== EXERCISE DATA
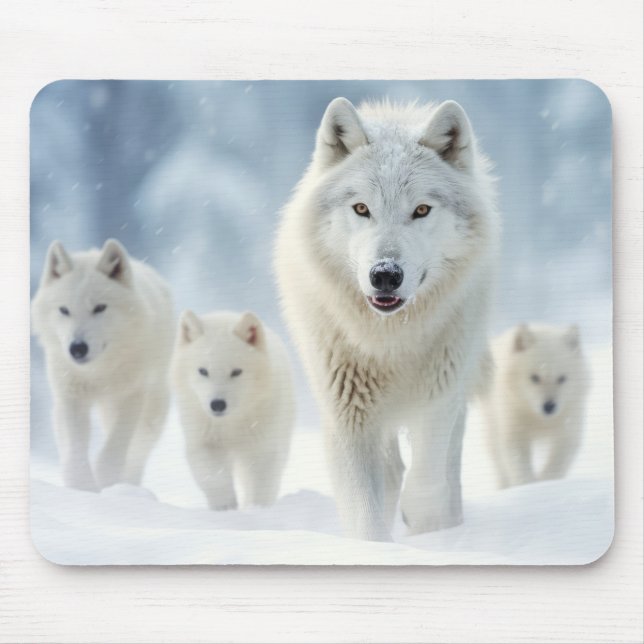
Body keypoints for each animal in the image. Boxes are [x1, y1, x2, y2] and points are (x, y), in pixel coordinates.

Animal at [31, 239, 174, 491]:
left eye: (99, 308)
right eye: (64, 310)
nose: (77, 348)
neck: (98, 371)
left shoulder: (131, 396)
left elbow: (115, 447)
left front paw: (106, 480)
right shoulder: (71, 397)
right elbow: (76, 447)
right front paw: (82, 486)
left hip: (151, 414)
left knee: (136, 453)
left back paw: (128, 485)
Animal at [172, 310, 295, 510]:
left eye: (236, 372)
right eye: (203, 371)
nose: (217, 404)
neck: (230, 425)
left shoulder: (263, 448)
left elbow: (260, 487)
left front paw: (256, 510)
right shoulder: (203, 443)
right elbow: (216, 480)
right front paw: (226, 508)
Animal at [274, 97, 499, 540]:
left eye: (422, 210)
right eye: (362, 208)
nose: (385, 274)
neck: (390, 340)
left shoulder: (440, 396)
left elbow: (428, 477)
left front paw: (426, 522)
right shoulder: (346, 414)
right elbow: (366, 513)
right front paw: (378, 545)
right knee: (392, 470)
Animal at [480, 324, 590, 488]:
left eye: (562, 378)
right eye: (534, 377)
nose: (549, 406)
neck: (540, 420)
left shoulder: (569, 427)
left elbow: (559, 459)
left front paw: (545, 483)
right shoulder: (513, 425)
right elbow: (518, 460)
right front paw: (528, 485)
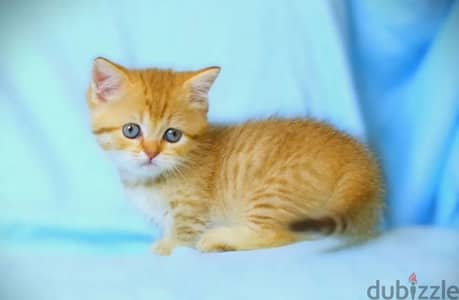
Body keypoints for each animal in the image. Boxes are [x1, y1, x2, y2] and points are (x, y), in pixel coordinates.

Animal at [86, 58, 384, 255]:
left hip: (275, 190)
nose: (150, 153)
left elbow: (180, 238)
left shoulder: (191, 214)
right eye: (131, 130)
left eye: (172, 135)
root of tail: (358, 159)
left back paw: (219, 239)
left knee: (280, 235)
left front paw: (163, 248)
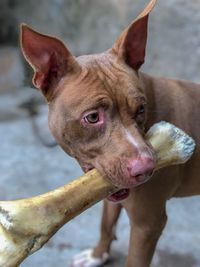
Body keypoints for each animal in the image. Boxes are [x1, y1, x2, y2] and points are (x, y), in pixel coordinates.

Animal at [20, 0, 200, 266]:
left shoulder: (148, 225)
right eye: (93, 117)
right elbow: (106, 223)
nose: (147, 168)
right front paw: (97, 255)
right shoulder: (110, 189)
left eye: (141, 109)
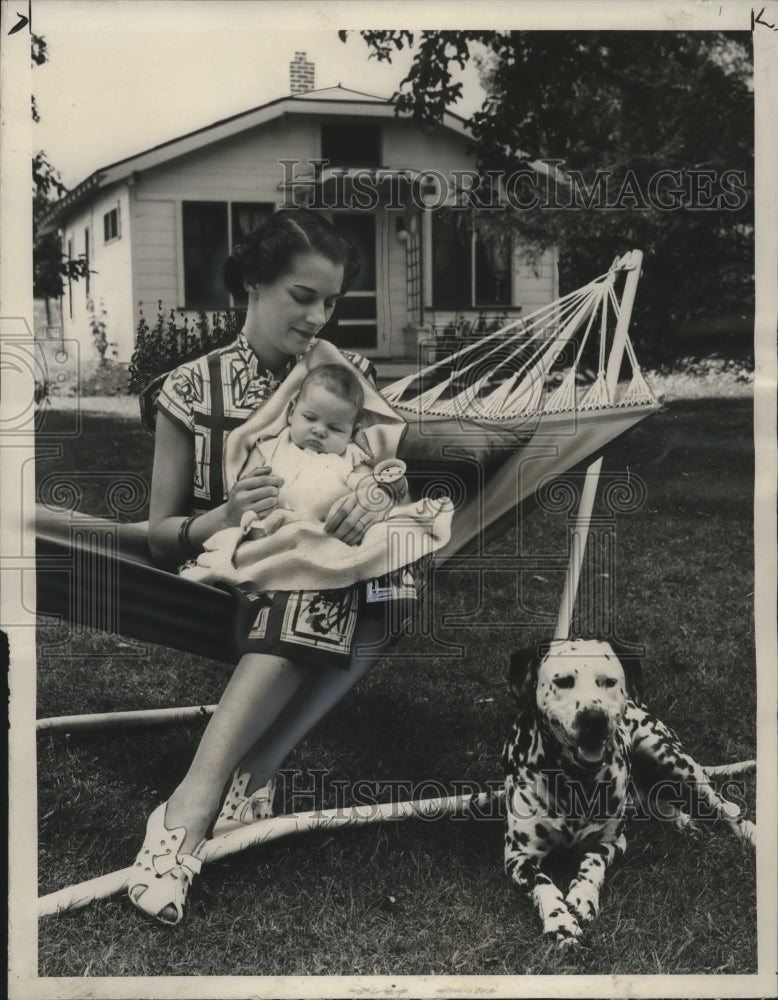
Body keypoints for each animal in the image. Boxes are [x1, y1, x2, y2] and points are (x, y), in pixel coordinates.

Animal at [500, 640, 756, 944]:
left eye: (608, 682)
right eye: (563, 682)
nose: (594, 719)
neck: (575, 780)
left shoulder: (614, 842)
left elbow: (592, 860)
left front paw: (583, 896)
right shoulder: (518, 856)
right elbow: (544, 883)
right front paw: (559, 920)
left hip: (669, 756)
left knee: (725, 806)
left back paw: (749, 833)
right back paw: (683, 821)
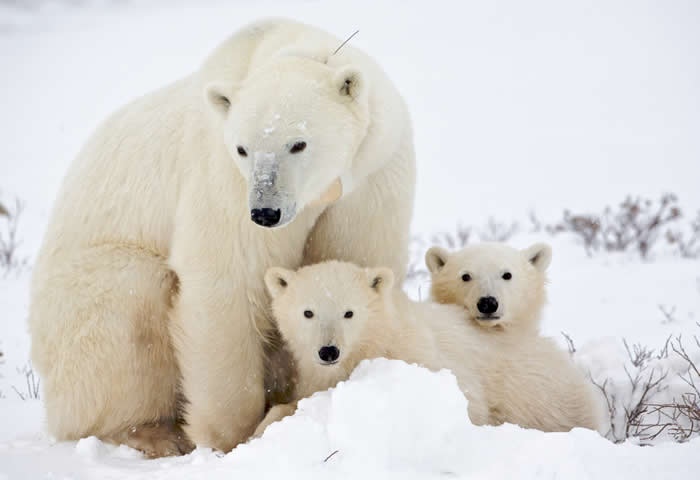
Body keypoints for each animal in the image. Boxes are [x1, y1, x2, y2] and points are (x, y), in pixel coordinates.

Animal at [27, 16, 416, 456]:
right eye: (243, 148)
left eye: (298, 143)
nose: (265, 212)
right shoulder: (223, 177)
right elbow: (227, 279)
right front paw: (233, 436)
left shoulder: (372, 175)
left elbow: (354, 259)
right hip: (81, 302)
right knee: (129, 308)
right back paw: (153, 433)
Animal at [256, 260, 600, 436]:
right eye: (308, 312)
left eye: (349, 313)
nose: (328, 351)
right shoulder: (315, 376)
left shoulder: (423, 360)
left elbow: (469, 405)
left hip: (545, 399)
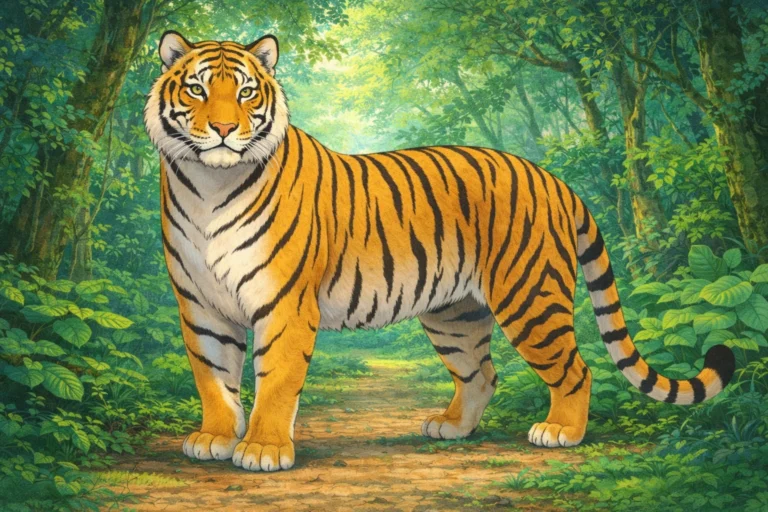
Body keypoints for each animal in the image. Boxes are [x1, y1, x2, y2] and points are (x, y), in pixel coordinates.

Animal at [143, 30, 736, 472]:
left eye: (246, 93)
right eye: (197, 90)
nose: (225, 129)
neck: (210, 185)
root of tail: (553, 178)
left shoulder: (284, 304)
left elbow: (275, 381)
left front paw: (264, 449)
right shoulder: (200, 304)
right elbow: (213, 376)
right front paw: (215, 438)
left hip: (529, 298)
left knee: (575, 369)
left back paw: (560, 431)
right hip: (455, 313)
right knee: (482, 374)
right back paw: (451, 428)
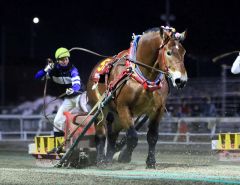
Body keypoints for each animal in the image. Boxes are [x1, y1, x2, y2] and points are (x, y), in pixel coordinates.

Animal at [86, 26, 188, 168]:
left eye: (183, 52)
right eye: (168, 52)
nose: (181, 80)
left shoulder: (157, 110)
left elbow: (152, 136)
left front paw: (150, 162)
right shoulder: (124, 107)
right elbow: (132, 137)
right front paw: (124, 156)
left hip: (116, 115)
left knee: (112, 135)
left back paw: (109, 158)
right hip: (100, 109)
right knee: (101, 134)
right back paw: (101, 160)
====
Please return every line of the material above that includes "nose".

WRITTEN SOLUTION:
nose: (77, 348)
nose: (217, 404)
nose: (385, 274)
nose: (549, 406)
nose: (150, 153)
nose: (147, 168)
nose: (594, 719)
nose: (265, 212)
nose: (328, 351)
nose: (225, 129)
nose: (181, 80)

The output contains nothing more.